◆ Directions for this task
Edit everything from the line containing "Note the container" down to the line containing "Access the endpoint using GET" by putting "URL" in place of "endpoint", and leave the rest unchanged. Give back only those lines.
----- Material shown -----
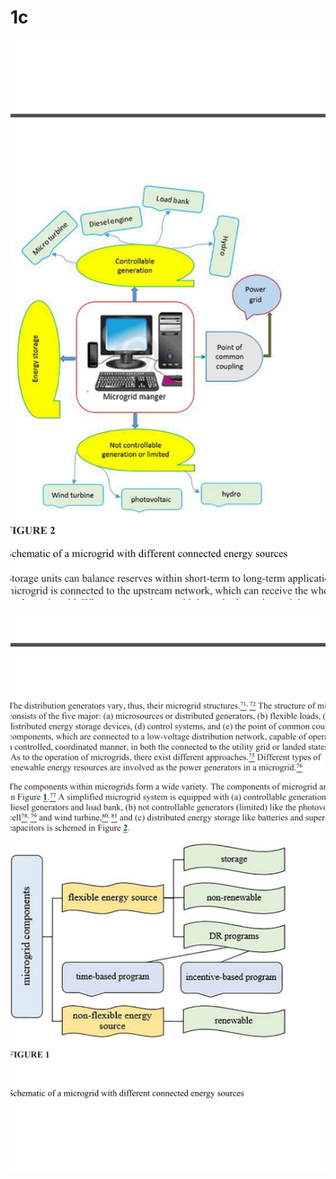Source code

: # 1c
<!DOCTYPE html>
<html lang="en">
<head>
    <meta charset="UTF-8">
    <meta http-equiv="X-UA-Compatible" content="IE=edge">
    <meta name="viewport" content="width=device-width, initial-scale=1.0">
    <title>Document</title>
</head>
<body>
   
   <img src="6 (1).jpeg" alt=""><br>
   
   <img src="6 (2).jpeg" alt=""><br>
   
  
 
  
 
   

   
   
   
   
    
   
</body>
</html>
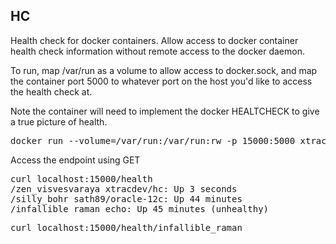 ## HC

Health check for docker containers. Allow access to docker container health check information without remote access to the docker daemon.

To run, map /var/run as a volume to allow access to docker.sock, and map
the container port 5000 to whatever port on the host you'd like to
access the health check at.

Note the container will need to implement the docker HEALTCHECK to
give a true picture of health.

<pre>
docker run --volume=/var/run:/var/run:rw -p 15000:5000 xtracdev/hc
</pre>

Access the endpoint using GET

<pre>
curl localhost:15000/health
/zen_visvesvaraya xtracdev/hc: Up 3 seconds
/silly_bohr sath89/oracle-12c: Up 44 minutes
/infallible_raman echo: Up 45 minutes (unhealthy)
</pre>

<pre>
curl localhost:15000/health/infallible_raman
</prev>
-----
◆ Problem solution
Note the container will need to implement the docker HEALTCHECK to
give a true picture of health.

<pre>
docker run --volume=/var/run:/var/run:rw -p 15000:5000 xtracdev/hc
</pre>

Access the URL using GET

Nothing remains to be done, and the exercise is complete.